Sur scène, la chanteuse divertit en imposant un corps, des mouvements, une attitude, une voix qui font fi des conventions et des conformismes. En dehors des cabarets, elle poursuit son oeuvre en devenant la première star noire internationale, en s’imposant dans ses relations sociales comme une femme libre et émancipée, en s’engageant politiquement. Sa modernité est poussée très loin, jusque dans un rapport délétère qu’elle entretiendra avec l’argent et la dette financière. Elle va en accumuler pour des millions de francs, malgré des sources de revenus phénoménales induites par ses tournées et sa réputation, qui lui ouvre les portes des grands palais du monde. Elle en perdra son château.
Écrire l’histoire
Dans la France occupée par l’horreur nazie, Joséphine Baker se met au service du général Charles de Gaulle et de la résistance. Elle chante pour les troupes alliées. Elle prend la parole à Washington en 1963 lors de la célèbre marche pour l’égalité et les droits civiques de Martin Luther King. Plus tard, elle se porte à la défense du régime de Fidel Castro, dont elle deviendra une des intimes. Le Líder Máximo l’invite d’ailleurs sur son île en 1966, avec sa ribambelle d’enfants qu’elle baptise elle-même sa « tribu arc-en-ciel » : Luis, Aïko, Kofi, Mara, Stellina, Jean-Claude et les autres. Joséphine Baker aime Cuba, pays qui, selon elle, est le seul à rendre possible la fraternité entre Blancs, Noirs et Métis, « dans une harmonie raciale complète ».

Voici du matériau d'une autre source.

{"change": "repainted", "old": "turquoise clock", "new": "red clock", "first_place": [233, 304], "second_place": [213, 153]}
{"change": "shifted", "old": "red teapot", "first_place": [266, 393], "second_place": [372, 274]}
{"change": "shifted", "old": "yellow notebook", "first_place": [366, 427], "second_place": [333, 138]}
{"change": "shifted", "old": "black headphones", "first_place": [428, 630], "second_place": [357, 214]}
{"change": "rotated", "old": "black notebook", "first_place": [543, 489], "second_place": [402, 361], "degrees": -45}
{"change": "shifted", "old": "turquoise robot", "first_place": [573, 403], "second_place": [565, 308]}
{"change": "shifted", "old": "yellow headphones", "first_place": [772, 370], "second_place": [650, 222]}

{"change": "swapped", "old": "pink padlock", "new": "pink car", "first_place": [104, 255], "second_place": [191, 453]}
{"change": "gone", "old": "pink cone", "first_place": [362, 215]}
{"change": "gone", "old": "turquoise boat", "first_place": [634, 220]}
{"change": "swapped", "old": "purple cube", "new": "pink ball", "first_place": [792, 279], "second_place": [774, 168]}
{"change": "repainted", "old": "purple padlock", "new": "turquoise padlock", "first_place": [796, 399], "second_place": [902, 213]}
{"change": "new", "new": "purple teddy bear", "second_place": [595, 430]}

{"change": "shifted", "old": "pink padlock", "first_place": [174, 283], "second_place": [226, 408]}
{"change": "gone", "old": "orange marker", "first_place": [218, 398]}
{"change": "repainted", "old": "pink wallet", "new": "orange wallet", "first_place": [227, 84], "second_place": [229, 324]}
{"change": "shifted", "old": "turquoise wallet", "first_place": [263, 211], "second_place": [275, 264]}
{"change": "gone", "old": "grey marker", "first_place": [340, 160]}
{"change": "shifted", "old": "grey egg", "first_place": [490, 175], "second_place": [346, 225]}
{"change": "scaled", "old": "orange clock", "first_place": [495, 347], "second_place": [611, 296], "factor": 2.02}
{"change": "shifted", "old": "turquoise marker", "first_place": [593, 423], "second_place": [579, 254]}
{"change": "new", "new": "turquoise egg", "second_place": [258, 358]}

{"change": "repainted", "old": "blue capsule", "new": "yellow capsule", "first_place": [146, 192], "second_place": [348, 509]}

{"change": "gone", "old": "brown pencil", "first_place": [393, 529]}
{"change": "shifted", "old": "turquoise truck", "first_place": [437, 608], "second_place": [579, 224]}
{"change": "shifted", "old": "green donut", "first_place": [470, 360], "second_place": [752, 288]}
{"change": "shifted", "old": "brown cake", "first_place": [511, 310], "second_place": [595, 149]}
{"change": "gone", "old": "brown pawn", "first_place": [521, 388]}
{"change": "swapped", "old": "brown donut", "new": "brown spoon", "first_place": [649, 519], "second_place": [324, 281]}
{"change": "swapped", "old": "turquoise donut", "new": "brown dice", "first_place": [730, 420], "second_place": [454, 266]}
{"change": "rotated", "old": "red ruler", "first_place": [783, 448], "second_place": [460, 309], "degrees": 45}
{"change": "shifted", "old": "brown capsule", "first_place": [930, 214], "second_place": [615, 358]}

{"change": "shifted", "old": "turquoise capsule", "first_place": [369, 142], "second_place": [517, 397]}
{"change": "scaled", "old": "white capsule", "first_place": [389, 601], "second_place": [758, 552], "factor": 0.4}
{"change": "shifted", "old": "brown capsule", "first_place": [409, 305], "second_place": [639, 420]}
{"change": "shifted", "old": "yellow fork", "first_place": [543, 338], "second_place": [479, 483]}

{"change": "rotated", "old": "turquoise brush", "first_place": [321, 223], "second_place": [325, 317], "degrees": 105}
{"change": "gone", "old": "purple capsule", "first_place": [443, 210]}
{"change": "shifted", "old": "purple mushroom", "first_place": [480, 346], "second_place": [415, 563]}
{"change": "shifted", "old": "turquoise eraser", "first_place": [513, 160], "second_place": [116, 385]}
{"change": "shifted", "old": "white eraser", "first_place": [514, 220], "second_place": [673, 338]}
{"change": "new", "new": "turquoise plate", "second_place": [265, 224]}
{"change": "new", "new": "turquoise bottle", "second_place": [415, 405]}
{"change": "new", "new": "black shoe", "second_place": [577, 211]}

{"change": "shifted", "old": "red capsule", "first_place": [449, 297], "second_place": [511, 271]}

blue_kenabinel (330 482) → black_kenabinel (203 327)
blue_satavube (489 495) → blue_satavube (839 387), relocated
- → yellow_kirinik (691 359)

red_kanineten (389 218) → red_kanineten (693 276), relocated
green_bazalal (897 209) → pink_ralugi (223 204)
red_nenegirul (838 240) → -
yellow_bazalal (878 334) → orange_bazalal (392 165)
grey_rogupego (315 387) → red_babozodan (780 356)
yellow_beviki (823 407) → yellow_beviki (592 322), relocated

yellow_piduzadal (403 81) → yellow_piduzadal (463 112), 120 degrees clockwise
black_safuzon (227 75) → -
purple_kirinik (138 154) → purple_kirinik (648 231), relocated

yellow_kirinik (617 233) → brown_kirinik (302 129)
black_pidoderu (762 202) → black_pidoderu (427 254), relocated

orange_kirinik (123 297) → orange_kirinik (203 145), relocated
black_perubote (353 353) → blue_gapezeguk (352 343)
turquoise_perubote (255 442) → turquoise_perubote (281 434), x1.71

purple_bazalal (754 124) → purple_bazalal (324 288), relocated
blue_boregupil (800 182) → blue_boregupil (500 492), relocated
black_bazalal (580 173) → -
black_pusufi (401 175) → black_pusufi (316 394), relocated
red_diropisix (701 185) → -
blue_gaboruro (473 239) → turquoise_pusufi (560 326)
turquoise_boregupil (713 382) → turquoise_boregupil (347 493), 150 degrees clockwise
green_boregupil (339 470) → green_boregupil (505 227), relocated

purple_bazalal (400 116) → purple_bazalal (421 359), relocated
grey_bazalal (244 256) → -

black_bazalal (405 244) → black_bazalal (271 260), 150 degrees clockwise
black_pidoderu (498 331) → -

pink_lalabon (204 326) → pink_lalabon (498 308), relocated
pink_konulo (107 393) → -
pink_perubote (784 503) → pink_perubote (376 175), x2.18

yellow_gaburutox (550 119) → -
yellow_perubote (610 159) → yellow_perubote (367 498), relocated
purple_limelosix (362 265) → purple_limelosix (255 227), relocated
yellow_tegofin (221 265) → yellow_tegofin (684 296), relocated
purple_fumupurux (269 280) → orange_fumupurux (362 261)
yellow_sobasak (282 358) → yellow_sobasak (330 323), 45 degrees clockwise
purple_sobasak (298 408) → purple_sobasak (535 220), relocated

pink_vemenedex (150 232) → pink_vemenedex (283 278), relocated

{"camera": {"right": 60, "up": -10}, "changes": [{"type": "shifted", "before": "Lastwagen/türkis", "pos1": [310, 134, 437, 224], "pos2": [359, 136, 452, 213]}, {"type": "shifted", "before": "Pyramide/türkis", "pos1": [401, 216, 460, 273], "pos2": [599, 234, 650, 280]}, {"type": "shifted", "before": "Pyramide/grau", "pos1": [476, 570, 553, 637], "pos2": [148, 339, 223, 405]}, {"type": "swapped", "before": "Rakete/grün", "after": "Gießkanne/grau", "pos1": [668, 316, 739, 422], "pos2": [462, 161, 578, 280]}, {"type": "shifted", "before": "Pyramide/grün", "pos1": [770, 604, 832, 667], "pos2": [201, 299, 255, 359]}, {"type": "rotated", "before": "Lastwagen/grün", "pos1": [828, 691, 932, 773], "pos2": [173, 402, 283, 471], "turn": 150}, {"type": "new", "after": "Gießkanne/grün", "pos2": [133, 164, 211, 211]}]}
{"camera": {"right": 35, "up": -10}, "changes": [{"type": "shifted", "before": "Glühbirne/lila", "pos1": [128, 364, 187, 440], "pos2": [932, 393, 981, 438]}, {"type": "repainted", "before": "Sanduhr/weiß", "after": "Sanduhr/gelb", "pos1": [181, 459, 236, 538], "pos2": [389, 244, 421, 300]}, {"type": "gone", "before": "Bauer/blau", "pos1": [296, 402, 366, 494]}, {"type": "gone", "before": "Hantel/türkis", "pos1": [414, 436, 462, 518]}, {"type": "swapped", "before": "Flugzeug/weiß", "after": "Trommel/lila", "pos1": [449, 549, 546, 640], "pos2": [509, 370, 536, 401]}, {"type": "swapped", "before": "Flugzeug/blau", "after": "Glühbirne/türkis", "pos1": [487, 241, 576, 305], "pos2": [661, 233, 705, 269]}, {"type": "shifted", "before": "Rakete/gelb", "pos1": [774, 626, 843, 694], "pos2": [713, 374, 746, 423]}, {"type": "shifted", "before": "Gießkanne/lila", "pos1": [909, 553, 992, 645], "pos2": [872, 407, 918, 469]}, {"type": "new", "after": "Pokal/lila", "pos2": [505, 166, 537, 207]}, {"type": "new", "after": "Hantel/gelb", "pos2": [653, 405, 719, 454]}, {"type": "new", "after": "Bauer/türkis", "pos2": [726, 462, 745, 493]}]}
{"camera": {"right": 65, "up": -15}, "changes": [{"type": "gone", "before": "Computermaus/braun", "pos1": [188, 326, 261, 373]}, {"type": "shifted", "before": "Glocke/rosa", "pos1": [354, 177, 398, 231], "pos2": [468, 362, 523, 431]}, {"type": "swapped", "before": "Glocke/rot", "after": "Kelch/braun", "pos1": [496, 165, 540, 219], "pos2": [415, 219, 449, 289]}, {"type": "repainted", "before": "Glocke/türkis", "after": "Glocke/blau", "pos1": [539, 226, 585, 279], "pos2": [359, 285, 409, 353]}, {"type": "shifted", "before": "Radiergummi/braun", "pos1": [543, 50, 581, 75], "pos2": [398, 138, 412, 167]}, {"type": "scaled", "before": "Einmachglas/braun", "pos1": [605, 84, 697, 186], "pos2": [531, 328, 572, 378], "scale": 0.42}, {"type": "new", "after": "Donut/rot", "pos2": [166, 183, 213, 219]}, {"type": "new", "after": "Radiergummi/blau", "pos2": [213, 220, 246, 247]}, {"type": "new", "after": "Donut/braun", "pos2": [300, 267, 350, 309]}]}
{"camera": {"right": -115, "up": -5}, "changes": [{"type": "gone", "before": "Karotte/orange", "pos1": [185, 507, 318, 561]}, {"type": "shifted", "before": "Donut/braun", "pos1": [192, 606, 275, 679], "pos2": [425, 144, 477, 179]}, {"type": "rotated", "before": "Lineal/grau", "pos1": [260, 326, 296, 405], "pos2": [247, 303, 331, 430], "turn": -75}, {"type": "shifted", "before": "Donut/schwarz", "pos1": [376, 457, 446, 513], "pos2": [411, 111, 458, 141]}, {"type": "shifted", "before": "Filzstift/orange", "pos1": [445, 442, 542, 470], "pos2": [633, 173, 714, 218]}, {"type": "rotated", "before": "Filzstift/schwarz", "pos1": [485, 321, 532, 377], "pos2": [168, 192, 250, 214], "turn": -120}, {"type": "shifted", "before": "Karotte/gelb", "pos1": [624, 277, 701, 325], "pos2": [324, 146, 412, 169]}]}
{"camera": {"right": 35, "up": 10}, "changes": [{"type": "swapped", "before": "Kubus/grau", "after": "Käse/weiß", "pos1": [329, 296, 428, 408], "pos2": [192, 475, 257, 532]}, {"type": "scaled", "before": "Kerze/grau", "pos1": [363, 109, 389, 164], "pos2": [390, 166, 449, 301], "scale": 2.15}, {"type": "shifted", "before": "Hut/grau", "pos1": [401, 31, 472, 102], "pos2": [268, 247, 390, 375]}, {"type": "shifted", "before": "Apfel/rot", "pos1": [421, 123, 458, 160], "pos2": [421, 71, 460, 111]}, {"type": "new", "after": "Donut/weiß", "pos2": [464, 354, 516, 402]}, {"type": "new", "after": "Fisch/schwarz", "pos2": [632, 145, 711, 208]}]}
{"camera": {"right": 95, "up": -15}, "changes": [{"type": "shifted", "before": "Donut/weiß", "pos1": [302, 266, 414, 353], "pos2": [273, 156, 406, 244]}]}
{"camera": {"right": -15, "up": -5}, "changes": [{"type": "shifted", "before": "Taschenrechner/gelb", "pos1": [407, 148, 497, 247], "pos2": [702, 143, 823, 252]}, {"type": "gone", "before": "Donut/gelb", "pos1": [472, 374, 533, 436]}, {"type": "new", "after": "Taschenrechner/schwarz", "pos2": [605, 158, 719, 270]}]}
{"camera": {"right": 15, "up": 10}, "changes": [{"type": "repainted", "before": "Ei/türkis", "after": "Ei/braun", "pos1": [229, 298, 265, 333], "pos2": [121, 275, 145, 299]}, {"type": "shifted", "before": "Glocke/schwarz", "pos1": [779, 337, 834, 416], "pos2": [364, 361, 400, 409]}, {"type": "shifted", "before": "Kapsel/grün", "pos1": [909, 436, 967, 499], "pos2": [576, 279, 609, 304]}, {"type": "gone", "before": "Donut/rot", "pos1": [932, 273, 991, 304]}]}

Harmonie raciale complète ? Quand on lui demande si, dans un présent troublé par des envies de réécrire les horreurs du passé, particulièrement dans une Amérique où les droits civiques, le respect, la tolérance sont fragilisés par la montée des populismes, son Joséphine Baker mériterait d’être traduit en anglais, pour porter l’esprit de l’artiste dans le pays qui l’a vue naître, Catel Muller se met à rire. « Bien sûr, et c’est en cours, lance-t-elle. La traduction a été terminée il y a deux mois. C’est notre combat, à José-Louis Bocquet et moi : on raconte des histoires pour faire passer des idées. Si on arrive à apporter, par notre travail, une petite pierre à l’édifice de la tolérance, de la compréhension, de l’humanisme, notre vie aura servi à quelque chose. » Au contact de Joséphine Baker, de sa mémoire, de sa proche intimité que ses enfants ont révélée à la dessinatrice et au scénariste, le risque de devenir comme elle n’en devient visiblement que plus élevé.